* ABOUT THIS TASK
Rewrite all of the material below with "chart" replaced by "graph" and every other part left unchanged. Leave the pictures out of your version.

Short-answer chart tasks
************
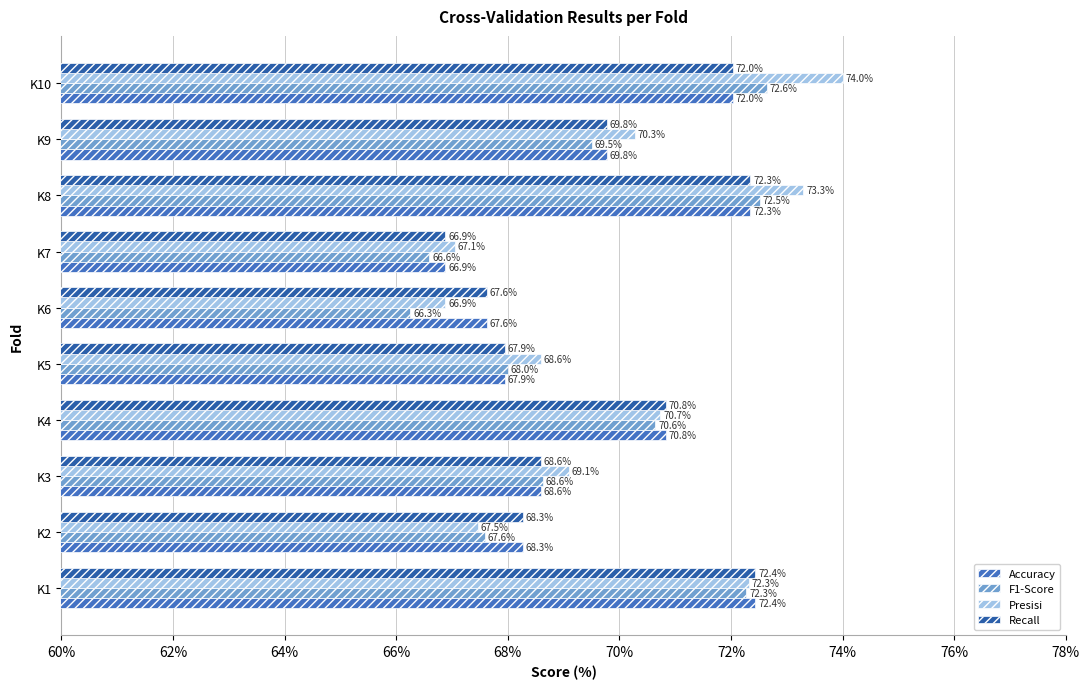

What is the sum of all Accuracy values?

696.7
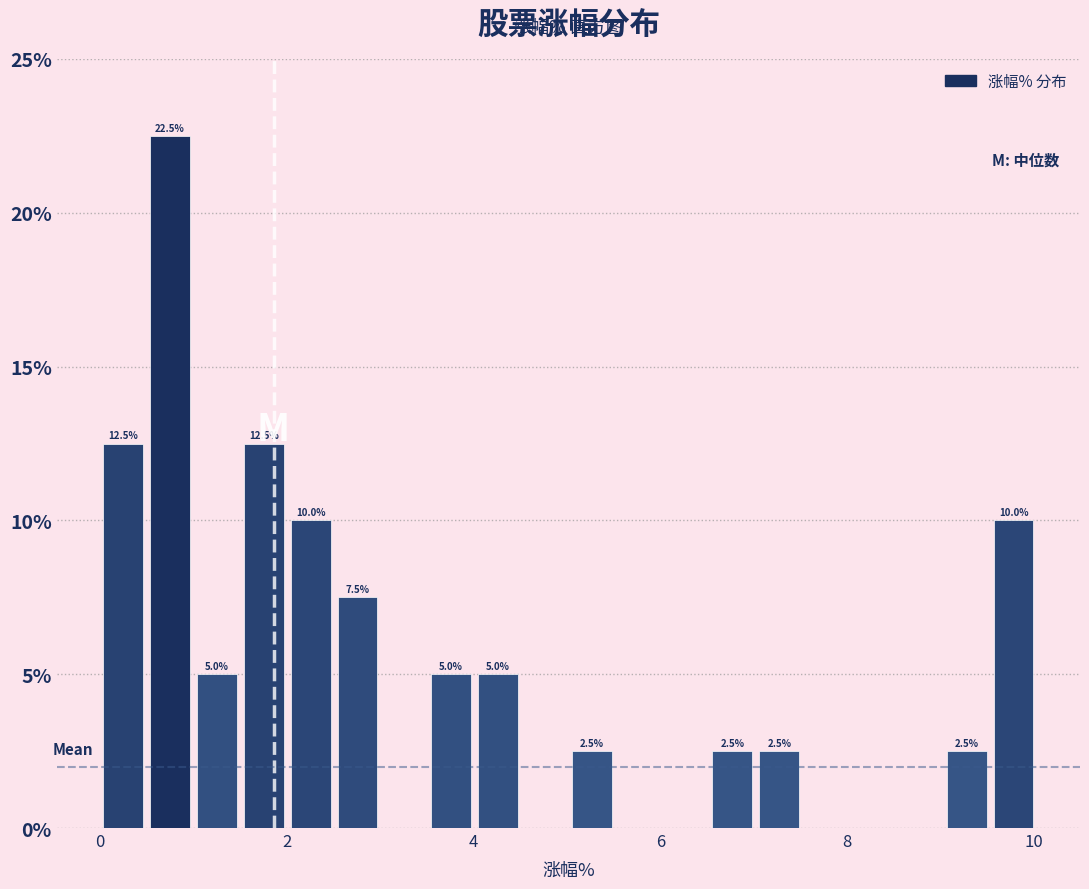

Read against the x-axis, roughly where is the centre of the tallest bar?

0.8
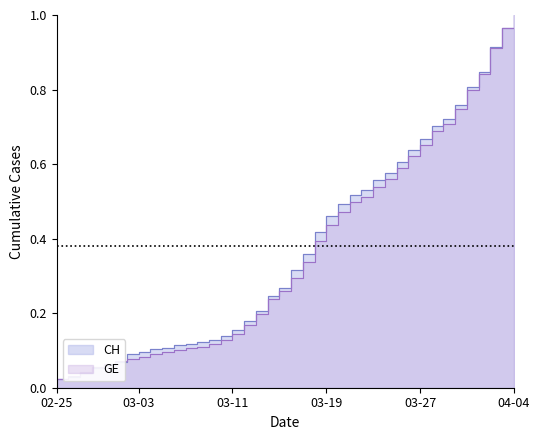

Does the chart have visible grid lines?

No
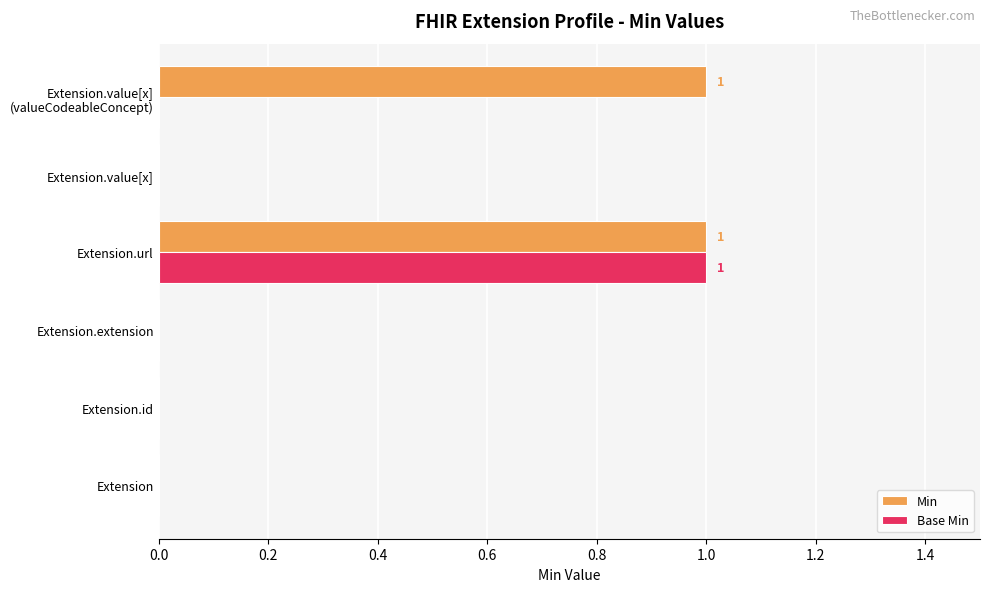

True or false: Base Min has a value of 0 at Extension.value[x].

True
************
* EXPECTED OUTPUT
What is the sum of all Accuracy values?

696.7

Read against the x-axis, roughly where is the centre of the tallest bar?

0.8

Does the graph have visible grid lines?

No

True or false: Base Min has a value of 0 at Extension.value[x].

True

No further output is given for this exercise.